===== Source material

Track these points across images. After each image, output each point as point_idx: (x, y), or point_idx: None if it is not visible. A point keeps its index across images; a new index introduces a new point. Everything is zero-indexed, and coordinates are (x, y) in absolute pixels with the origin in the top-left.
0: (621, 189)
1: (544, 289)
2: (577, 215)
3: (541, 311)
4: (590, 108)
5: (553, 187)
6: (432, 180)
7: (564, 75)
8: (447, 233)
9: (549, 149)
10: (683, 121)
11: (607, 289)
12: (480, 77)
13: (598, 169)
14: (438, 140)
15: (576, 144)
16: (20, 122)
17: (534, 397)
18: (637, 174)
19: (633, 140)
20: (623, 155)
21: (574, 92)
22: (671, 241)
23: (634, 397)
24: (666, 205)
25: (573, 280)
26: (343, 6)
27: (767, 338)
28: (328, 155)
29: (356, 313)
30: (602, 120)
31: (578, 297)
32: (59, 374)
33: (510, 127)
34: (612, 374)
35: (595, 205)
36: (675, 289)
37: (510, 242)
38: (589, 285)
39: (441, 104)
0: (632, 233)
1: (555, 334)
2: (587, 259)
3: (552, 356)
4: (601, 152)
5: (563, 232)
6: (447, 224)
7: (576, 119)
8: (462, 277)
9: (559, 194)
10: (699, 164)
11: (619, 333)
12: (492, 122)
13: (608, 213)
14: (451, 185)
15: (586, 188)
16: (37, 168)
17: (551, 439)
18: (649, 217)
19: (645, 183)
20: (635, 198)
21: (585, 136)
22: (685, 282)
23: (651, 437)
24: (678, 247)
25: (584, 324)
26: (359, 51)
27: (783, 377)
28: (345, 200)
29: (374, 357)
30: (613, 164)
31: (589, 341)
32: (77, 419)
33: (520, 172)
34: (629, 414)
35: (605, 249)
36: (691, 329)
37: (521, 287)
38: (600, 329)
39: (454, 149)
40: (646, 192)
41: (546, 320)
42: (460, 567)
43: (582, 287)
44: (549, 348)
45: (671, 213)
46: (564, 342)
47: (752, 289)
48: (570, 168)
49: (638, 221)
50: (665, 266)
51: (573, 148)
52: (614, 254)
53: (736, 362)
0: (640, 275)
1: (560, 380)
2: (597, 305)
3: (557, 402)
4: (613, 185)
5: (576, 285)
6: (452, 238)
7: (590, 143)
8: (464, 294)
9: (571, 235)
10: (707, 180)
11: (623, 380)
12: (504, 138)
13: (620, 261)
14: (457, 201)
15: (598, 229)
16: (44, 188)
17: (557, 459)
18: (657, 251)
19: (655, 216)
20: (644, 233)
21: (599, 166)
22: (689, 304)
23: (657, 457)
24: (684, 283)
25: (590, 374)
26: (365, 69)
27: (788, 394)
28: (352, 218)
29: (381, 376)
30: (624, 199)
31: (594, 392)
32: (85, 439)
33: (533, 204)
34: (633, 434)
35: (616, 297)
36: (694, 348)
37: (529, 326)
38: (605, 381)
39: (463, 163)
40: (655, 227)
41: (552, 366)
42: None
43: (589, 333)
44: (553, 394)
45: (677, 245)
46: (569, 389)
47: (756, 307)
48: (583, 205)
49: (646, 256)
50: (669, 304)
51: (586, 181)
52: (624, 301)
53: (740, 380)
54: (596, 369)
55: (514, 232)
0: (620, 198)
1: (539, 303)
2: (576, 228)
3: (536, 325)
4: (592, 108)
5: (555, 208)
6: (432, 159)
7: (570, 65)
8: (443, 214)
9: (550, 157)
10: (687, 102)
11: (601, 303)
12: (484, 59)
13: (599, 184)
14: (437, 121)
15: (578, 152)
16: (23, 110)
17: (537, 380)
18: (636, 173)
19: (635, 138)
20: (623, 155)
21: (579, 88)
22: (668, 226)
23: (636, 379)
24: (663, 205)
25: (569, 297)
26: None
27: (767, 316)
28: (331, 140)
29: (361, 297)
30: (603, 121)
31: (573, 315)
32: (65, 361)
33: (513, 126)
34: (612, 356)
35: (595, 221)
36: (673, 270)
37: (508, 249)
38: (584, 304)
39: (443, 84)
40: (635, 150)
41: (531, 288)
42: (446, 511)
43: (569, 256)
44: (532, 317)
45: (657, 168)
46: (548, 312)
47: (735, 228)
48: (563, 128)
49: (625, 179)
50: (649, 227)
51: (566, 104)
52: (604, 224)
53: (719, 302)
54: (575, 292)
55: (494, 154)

==========

Brief: Restate word for word only the lines above from the line containing "22: (671, 241)" to the line containing "38: (589, 285)", both of them included.

Response:
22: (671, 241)
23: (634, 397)
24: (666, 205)
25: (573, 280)
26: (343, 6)
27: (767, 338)
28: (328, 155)
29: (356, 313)
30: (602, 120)
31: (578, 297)
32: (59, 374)
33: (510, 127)
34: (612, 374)
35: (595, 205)
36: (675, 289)
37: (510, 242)
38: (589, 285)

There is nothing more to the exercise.